▶ _Assigned task_: Every line below should be repeated exactly.

Stored data entries:
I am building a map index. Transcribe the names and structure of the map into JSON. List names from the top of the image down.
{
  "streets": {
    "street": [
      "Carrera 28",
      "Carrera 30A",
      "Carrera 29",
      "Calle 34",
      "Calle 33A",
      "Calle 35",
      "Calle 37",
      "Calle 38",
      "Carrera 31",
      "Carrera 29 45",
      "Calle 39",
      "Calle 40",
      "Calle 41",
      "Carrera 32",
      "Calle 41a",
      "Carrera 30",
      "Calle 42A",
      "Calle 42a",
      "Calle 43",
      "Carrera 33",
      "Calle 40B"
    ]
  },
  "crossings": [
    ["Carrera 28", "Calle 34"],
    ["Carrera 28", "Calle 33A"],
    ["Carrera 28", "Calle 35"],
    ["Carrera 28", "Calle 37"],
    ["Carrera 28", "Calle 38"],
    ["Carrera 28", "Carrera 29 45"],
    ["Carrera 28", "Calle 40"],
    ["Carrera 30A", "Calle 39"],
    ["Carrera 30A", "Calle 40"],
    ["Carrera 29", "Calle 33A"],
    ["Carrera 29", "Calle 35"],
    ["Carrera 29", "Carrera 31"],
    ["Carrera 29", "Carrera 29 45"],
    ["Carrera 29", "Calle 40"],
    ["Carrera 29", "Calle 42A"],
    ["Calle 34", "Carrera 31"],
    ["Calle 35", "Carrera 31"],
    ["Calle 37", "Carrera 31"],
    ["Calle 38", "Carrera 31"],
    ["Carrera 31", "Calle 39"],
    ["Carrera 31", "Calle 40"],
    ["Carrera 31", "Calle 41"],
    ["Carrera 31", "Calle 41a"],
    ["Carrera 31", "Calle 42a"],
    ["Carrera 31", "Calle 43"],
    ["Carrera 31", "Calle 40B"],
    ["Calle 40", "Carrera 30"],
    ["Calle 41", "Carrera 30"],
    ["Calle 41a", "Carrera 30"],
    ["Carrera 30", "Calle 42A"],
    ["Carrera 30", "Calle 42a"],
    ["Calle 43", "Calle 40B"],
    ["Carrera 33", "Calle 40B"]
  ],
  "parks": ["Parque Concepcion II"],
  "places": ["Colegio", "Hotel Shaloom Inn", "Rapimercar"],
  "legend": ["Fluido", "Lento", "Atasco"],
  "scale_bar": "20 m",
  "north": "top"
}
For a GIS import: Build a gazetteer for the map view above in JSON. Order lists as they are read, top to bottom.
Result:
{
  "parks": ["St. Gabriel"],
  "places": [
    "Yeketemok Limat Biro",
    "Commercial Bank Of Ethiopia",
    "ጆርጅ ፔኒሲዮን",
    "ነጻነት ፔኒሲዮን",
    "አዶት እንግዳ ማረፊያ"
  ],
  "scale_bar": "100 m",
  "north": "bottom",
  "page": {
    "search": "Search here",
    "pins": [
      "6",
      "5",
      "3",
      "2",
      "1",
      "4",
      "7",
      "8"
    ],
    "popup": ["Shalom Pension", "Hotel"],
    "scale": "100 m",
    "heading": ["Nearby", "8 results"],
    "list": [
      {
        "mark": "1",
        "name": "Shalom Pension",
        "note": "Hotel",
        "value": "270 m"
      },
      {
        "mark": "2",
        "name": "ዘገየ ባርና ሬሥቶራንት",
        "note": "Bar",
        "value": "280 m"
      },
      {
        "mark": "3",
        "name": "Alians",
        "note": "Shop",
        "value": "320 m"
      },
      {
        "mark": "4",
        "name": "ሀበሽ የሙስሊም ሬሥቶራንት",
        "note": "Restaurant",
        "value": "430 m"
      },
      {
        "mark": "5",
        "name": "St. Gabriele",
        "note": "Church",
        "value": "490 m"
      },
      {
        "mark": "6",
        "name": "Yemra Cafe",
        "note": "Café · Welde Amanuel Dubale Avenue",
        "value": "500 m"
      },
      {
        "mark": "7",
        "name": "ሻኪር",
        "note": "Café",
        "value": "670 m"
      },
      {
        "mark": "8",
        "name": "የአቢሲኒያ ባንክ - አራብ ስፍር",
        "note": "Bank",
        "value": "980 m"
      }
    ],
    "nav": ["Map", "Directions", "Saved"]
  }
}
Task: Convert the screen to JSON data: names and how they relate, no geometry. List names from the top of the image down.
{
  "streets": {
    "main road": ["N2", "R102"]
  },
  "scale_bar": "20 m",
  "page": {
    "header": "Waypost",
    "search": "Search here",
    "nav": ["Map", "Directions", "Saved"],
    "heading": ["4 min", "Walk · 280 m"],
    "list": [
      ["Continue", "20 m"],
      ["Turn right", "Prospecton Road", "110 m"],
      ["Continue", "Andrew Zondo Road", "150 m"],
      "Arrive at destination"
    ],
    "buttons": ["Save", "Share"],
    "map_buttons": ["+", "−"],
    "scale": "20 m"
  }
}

▶ _Written answer_:
I am building a map index. Transcribe the names and structure of the map into JSON. List names from the top of the image down.
{
  "streets": {
    "street": [
      "Carrera 28",
      "Carrera 30A",
      "Carrera 29",
      "Calle 34",
      "Calle 33A",
      "Calle 35",
      "Calle 37",
      "Calle 38",
      "Carrera 31",
      "Carrera 29 45",
      "Calle 39",
      "Calle 40",
      "Calle 41",
      "Carrera 32",
      "Calle 41a",
      "Carrera 30",
      "Calle 42A",
      "Calle 42a",
      "Calle 43",
      "Carrera 33",
      "Calle 40B"
    ]
  },
  "crossings": [
    ["Carrera 28", "Calle 34"],
    ["Carrera 28", "Calle 33A"],
    ["Carrera 28", "Calle 35"],
    ["Carrera 28", "Calle 37"],
    ["Carrera 28", "Calle 38"],
    ["Carrera 28", "Carrera 29 45"],
    ["Carrera 28", "Calle 40"],
    ["Carrera 30A", "Calle 39"],
    ["Carrera 30A", "Calle 40"],
    ["Carrera 29", "Calle 33A"],
    ["Carrera 29", "Calle 35"],
    ["Carrera 29", "Carrera 31"],
    ["Carrera 29", "Carrera 29 45"],
    ["Carrera 29", "Calle 40"],
    ["Carrera 29", "Calle 42A"],
    ["Calle 34", "Carrera 31"],
    ["Calle 35", "Carrera 31"],
    ["Calle 37", "Carrera 31"],
    ["Calle 38", "Carrera 31"],
    ["Carrera 31", "Calle 39"],
    ["Carrera 31", "Calle 40"],
    ["Carrera 31", "Calle 41"],
    ["Carrera 31", "Calle 41a"],
    ["Carrera 31", "Calle 42a"],
    ["Carrera 31", "Calle 43"],
    ["Carrera 31", "Calle 40B"],
    ["Calle 40", "Carrera 30"],
    ["Calle 41", "Carrera 30"],
    ["Calle 41a", "Carrera 30"],
    ["Carrera 30", "Calle 42A"],
    ["Carrera 30", "Calle 42a"],
    ["Calle 43", "Calle 40B"],
    ["Carrera 33", "Calle 40B"]
  ],
  "parks": ["Parque Concepcion II"],
  "places": ["Colegio", "Hotel Shaloom Inn", "Rapimercar"],
  "legend": ["Fluido", "Lento", "Atasco"],
  "scale_bar": "20 m",
  "north": "top"
}
For a GIS import: Build a gazetteer for the map view above in JSON. Order lists as they are read, top to bottom.
Result:
{
  "parks": ["St. Gabriel"],
  "places": [
    "Yeketemok Limat Biro",
    "Commercial Bank Of Ethiopia",
    "ጆርጅ ፔኒሲዮን",
    "ነጻነት ፔኒሲዮን",
    "አዶት እንግዳ ማረፊያ"
  ],
  "scale_bar": "100 m",
  "north": "bottom",
  "page": {
    "search": "Search here",
    "pins": [
      "6",
      "5",
      "3",
      "2",
      "1",
      "4",
      "7",
      "8"
    ],
    "popup": ["Shalom Pension", "Hotel"],
    "scale": "100 m",
    "heading": ["Nearby", "8 results"],
    "list": [
      {
        "mark": "1",
        "name": "Shalom Pension",
        "note": "Hotel",
        "value": "270 m"
      },
      {
        "mark": "2",
        "name": "ዘገየ ባርና ሬሥቶራንት",
        "note": "Bar",
        "value": "280 m"
      },
      {
        "mark": "3",
        "name": "Alians",
        "note": "Shop",
        "value": "320 m"
      },
      {
        "mark": "4",
        "name": "ሀበሽ የሙስሊም ሬሥቶራንት",
        "note": "Restaurant",
        "value": "430 m"
      },
      {
        "mark": "5",
        "name": "St. Gabriele",
        "note": "Church",
        "value": "490 m"
      },
      {
        "mark": "6",
        "name": "Yemra Cafe",
        "note": "Café · Welde Amanuel Dubale Avenue",
        "value": "500 m"
      },
      {
        "mark": "7",
        "name": "ሻኪር",
        "note": "Café",
        "value": "670 m"
      },
      {
        "mark": "8",
        "name": "የአቢሲኒያ ባንክ - አራብ ስፍር",
        "note": "Bank",
        "value": "980 m"
      }
    ],
    "nav": ["Map", "Directions", "Saved"]
  }
}
Task: Convert the screen to JSON data: names and how they relate, no geometry. List names from the top of the image down.
{
  "streets": {
    "main road": ["N2", "R102"]
  },
  "scale_bar": "20 m",
  "page": {
    "header": "Waypost",
    "search": "Search here",
    "nav": ["Map", "Directions", "Saved"],
    "heading": ["4 min", "Walk · 280 m"],
    "list": [
      ["Continue", "20 m"],
      ["Turn right", "Prospecton Road", "110 m"],
      ["Continue", "Andrew Zondo Road", "150 m"],
      "Arrive at destination"
    ],
    "buttons": ["Save", "Share"],
    "map_buttons": ["+", "−"],
    "scale": "20 m"
  }
}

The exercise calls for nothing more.